> **SOURCE RECORDS**:
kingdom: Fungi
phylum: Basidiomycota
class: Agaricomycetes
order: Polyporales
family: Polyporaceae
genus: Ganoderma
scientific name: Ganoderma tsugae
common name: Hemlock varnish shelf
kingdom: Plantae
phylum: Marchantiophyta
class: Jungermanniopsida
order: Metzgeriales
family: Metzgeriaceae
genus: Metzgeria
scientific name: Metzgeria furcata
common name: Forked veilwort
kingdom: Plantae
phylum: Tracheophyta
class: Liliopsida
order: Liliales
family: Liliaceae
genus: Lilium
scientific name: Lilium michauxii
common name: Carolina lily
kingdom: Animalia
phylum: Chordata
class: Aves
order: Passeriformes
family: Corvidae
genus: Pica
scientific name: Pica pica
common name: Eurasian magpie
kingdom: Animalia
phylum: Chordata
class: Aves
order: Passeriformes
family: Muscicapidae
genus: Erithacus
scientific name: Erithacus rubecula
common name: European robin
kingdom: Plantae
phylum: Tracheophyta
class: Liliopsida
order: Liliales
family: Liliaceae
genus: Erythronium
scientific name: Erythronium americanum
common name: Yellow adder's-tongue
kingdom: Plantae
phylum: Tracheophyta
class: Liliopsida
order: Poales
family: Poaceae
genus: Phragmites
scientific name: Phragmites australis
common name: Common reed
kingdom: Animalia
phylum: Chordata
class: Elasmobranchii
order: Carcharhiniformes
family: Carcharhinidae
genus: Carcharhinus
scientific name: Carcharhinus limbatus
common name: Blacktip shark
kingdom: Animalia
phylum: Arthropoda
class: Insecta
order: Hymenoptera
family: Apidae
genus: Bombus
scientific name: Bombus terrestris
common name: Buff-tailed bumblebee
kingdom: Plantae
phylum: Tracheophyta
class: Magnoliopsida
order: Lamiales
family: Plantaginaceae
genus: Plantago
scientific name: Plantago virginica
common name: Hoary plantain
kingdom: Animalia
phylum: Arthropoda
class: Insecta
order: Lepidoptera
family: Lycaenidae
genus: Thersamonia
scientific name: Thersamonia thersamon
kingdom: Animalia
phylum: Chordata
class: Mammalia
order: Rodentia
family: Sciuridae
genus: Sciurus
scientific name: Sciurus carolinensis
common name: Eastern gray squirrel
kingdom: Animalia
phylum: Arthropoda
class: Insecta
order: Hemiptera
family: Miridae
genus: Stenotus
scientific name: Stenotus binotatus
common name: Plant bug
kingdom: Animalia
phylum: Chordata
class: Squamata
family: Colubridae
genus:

> **TASK**: Turn every line of the entries above into one numbered list, leaving out any blank lines.

> **EXERCISE RESULT**:
1. kingdom: Fungi
2. phylum: Basidiomycota
3. class: Agaricomycetes
4. order: Polyporales
5. family: Polyporaceae
6. genus: Ganoderma
7. scientific name: Ganoderma tsugae
8. common name: Hemlock varnish shelf
9. kingdom: Plantae
10. phylum: Marchantiophyta
11. class: Jungermanniopsida
12. order: Metzgeriales
13. family: Metzgeriaceae
14. genus: Metzgeria
15. scientific name: Metzgeria furcata
16. common name: Forked veilwort
17. kingdom: Plantae
18. phylum: Tracheophyta
19. class: Liliopsida
20. order: Liliales
21. family: Liliaceae
22. genus: Lilium
23. scientific name: Lilium michauxii
24. common name: Carolina lily
25. kingdom: Animalia
26. phylum: Chordata
27. class: Aves
28. order: Passeriformes
29. family: Corvidae
30. genus: Pica
31. scientific name: Pica pica
32. common name: Eurasian magpie
33. kingdom: Animalia
34. phylum: Chordata
35. class: Aves
36. order: Passeriformes
37. family: Muscicapidae
38. genus: Erithacus
39. scientific name: Erithacus rubecula
40. common name: European robin
41. kingdom: Plantae
42. phylum: Tracheophyta
43. class: Liliopsida
44. order: Liliales
45. family: Liliaceae
46. genus: Erythronium
47. scientific name: Erythronium americanum
48. common name: Yellow adder's-tongue
49. kingdom: Plantae
50. phylum: Tracheophyta
51. class: Liliopsida
52. order: Poales
53. family: Poaceae
54. genus: Phragmites
55. scientific name: Phragmites australis
56. common name: Common reed
57. kingdom: Animalia
58. phylum: Chordata
59. class: Elasmobranchii
60. order: Carcharhiniformes
61. family: Carcharhinidae
62. genus: Carcharhinus
63. scientific name: Carcharhinus limbatus
64. common name: Blacktip shark
65. kingdom: Animalia
66. phylum: Arthropoda
67. class: Insecta
68. order: Hymenoptera
69. family: Apidae
70. genus: Bombus
71. scientific name: Bombus terrestris
72. common name: Buff-tailed bumblebee
73. kingdom: Plantae
74. phylum: Tracheophyta
75. class: Magnoliopsida
76. order: Lamiales
77. family: Plantaginaceae
78. genus: Plantago
79. scientific name: Plantago virginica
80. common name: Hoary plantain
81. kingdom: Animalia
82. phylum: Arthropoda
83. class: Insecta
84. order: Lepidoptera
85. family: Lycaenidae
86. genus: Thersamonia
87. scientific name: Thersamonia thersamon
88. kingdom: Animalia
89. phylum: Chordata
90. class: Mammalia
91. order: Rodentia
92. family: Sciuridae
93. genus: Sciurus
94. scientific name: Sciurus carolinensis
95. common name: Eastern gray squirrel
96. kingdom: Animalia
97. phylum: Arthropoda
98. class: Insecta
99. order: Hemiptera
100. family: Miridae
101. genus: Stenotus
102. scientific name: Stenotus binotatus
103. common name: Plant bug
104. kingdom: Animalia
105. phylum: Chordata
106. class: Squamata
107. family: Colubridae
108. genus:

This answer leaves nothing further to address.